ODBC
ODBC stands for Open Database Connectivity, the industry standard for database C APIs.
Most databases ship with ODBC drivers, so chances are high that you can use one of these drivers together with a Python ODBC interface to connect your Python application with any database on the market.
Since all ODBC Python interfaces need ODBC drivers to connect to the databases, we're hosting a list of ODBC drivers on a separate page.
DB API 2.0 Drivers
mxODBC
- URL
- License
- eGenix Commercial License 1.3.0
- Platforms
- Windows, Unix, Mac OS X, FreeBSD, Solaris, AIX, other platforms on request
- Python versions
- 2.4 - 2.7
Commercially supported fully DB-API 2.0 compliant ODBC database interface from eGenix.com; actively maintained since 1997.
mxODBC comes with full support for stored procedures, multiple result sets, Unicode, a common interface on all platforms and many other useful features.
Supports Windows, Mac OS X, iODBC, unixODBC and DataDirect ODBC driver managers. Is known to work with these ODBC drivers: MS SQL Server Native Client, MS SQL Server ODBC Driver, FreeTDS ODBC Driver, Oracle Instant Client ODBC Driver, IBM DB2 ODBC Driver, Sybase ASE ODBC Driver, Netezza ODBC Driver, Teradata ODBC Driver, PostgreSQL ODBC Driver, MySQL ODBC Driver, .MaxDB ODBC Driver as well as the ODBC driver sets of EasySoft, DataDirect, OpenLink, Actual Technologies.
pyodbc
- URL
- Documentation
- License
- MIT
- Platforms
- Windows, Linux, MacOS X, FreeBSD, Solaris, Any (source provided)
- Python versions
- 2.7 - 3.6
Actively maintained Open Source project.
Precompiled binary wheels are available for Windows and macOS for Python 2.7 and 3.4+, installable using pip install pyodbc. RedHat Enterprise Linux, Centos, and Fedora have precompiled RPMs available in their Extras repositories.
turbodbc
- URL
- License
- MIT
- Platforms
- Linux, OSX (Mac OS), Windows; all platforms 64-bit
- Python versions
- 2.7, 3.4, 3.5, 3.6 (tested versions, other versions may work as well)

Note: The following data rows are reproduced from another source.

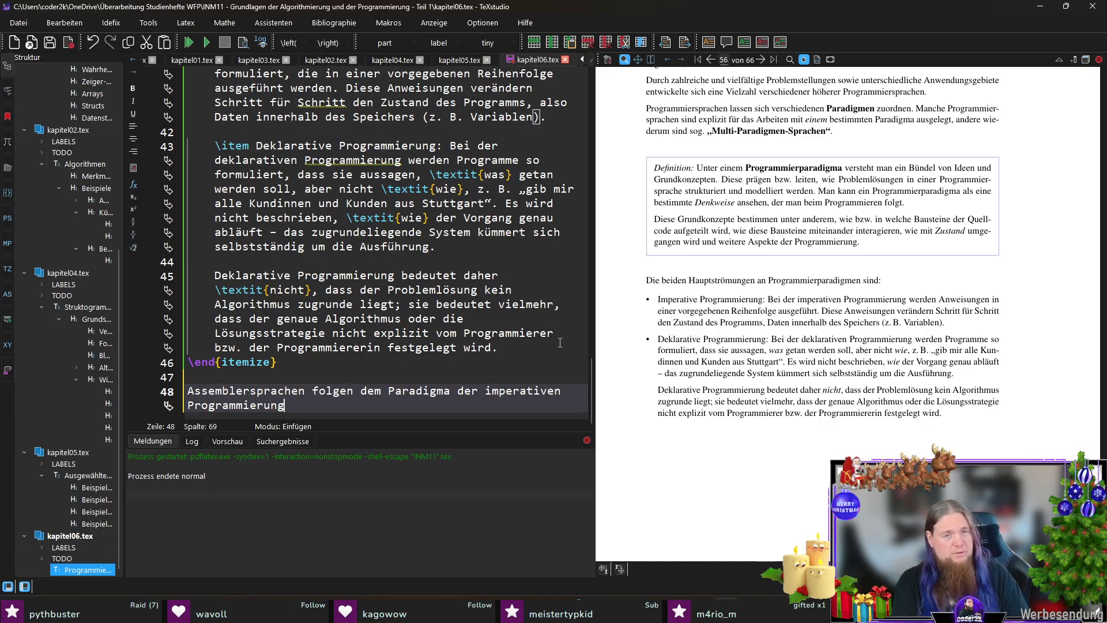
type(": Es gibt A")
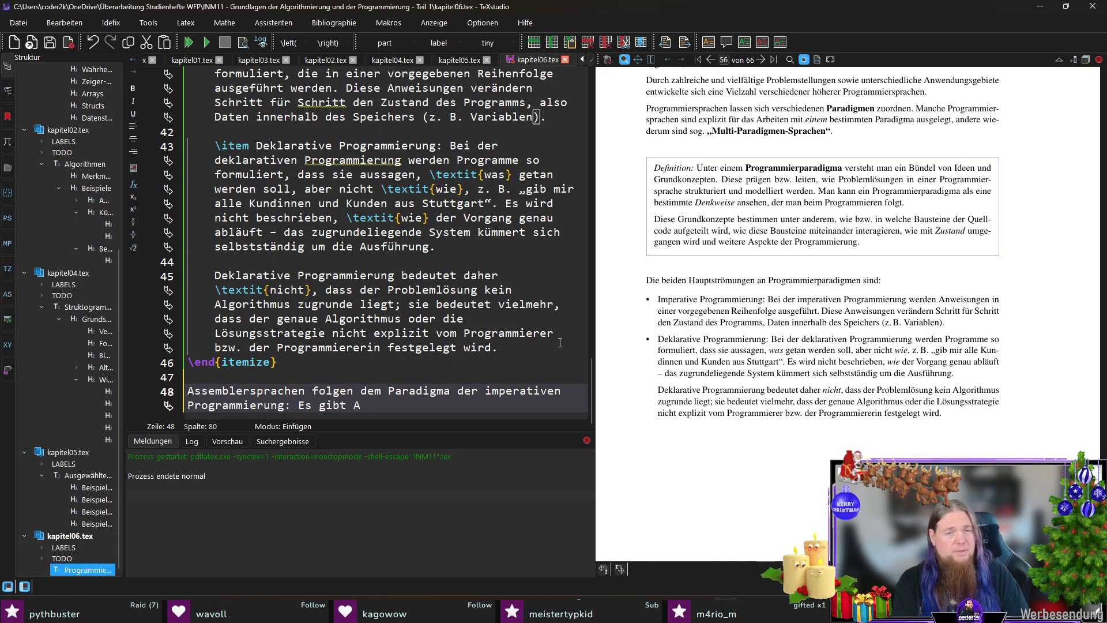
type("nweisungen in einer ")
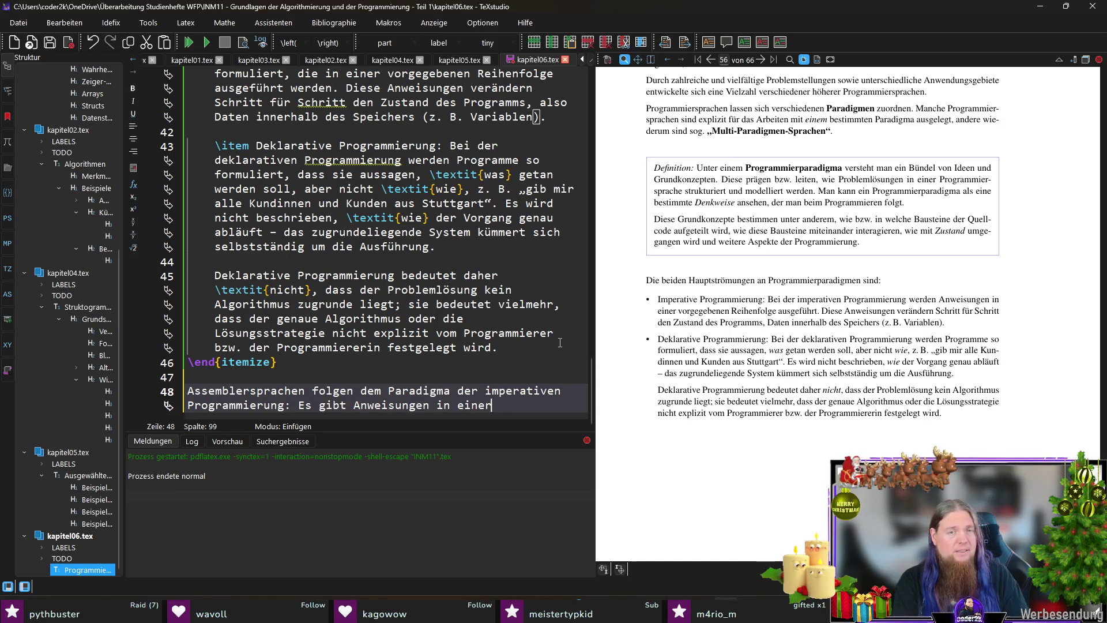
type("festgelegten ")
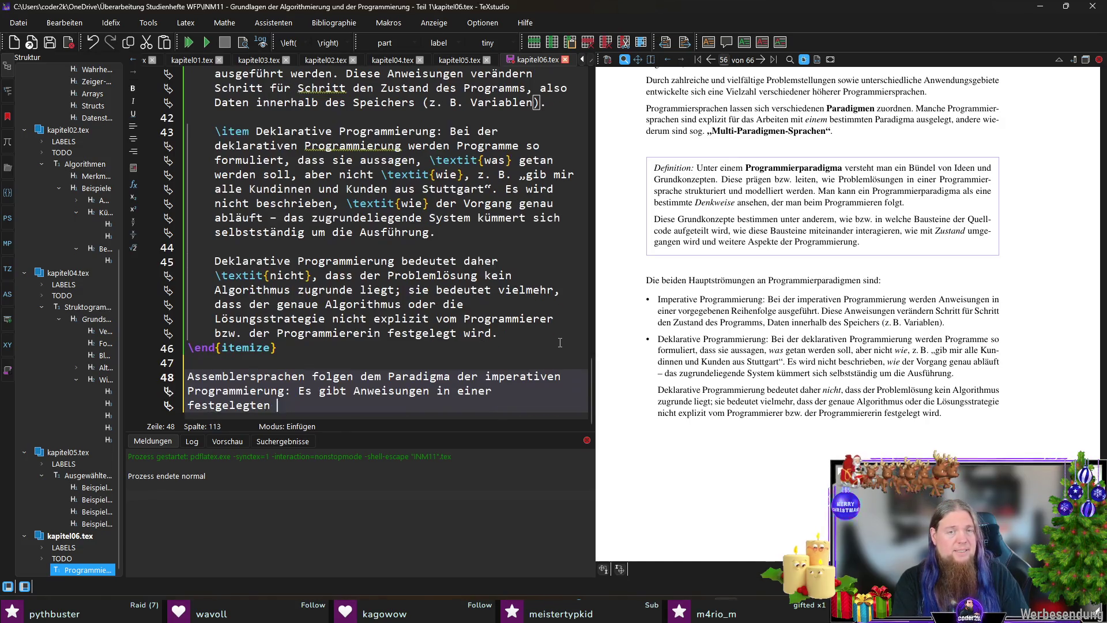
type("Reihenfolge. Dazu ")
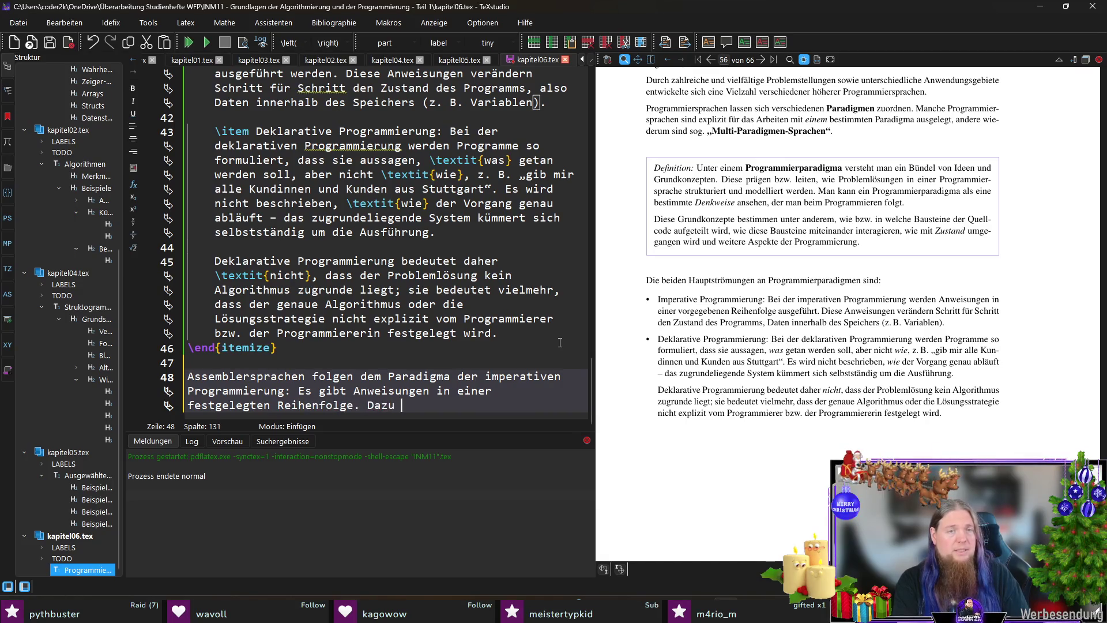
type("kommen Spr")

Actively maintained Open Source project.
Turbodbc offers turbocharged database access for data scientists. It heavily relies on buffered I/O for maximum performance, and comes with built-in (optional) NumPy support.
ceODBC
- URL
- License
- Platforms
- Windows
- Python versions
mxODBC Connect
- URL
- License
- eGenix Commercial License 1.3.0
- Platforms
- Client: all Python platforms; Server: Windows, Linux
- Python versions
- 2.5 - 2.7
mxODBC Connect is a commercial client-server product that allows connecting Python to ODBC compatible databases running on remote servers without requiring an ODBC driver on the client side. The product uses mxODBC on the server side and provides a highly portable Python library for the client side. As such it supports all database backend that mxODBC supports, but allows connecting to these from many different Python-supported platforms.
mxODBC Connect supports asynchronous query execution via the popular gevent package, provides secure certificate based authentication, SSL encrypted database connections, comes with full support for stored procedures, multiple result sets, Unicode, a common interface on all platforms and implements many other useful features.
For ODBC drivers supported on the server side, please see the mxODBC entry.
ODBTPAPI
- URL
- License
- Platforms
- Python versions
PyPyODBC (Pure Python)
- URL
- License
- MIT
- Platforms
- Windows, Linux
- Python versions
- 2.4 - 3.3
A Hello World script of pypyodbc database programing
Built-in Access MDB file creation and compression functions on Windows.
A DBI 2.0 SQLAlchemy enabler driver for IronPython And PyPy
One pure Python script, runs on CPython / IronPython / PyPy , Version 2.4 / 2.5 / 2.6 / 2.7 / 3.2 / 3.3, Win / Linux , 32 / 64 bit.
Almost totally same usage as pyodbc ( can be seen as a re-implementation of pyodbc in pure Python ).
Simple - the whole module is implemented in a single python script with less than 3000 lines.
DB API 1.0 Drivers
win32 odbc module (part of pywin32 package)
- URL
- License
- PSF and others
- platforms
- Windows
- Python versions
- 2.3 - 3.2
This interface is rather old, mostly unmaintained and only provides an DB-API 1.0 interface, but listed here since it started the Python DB-API specification development back in 1996.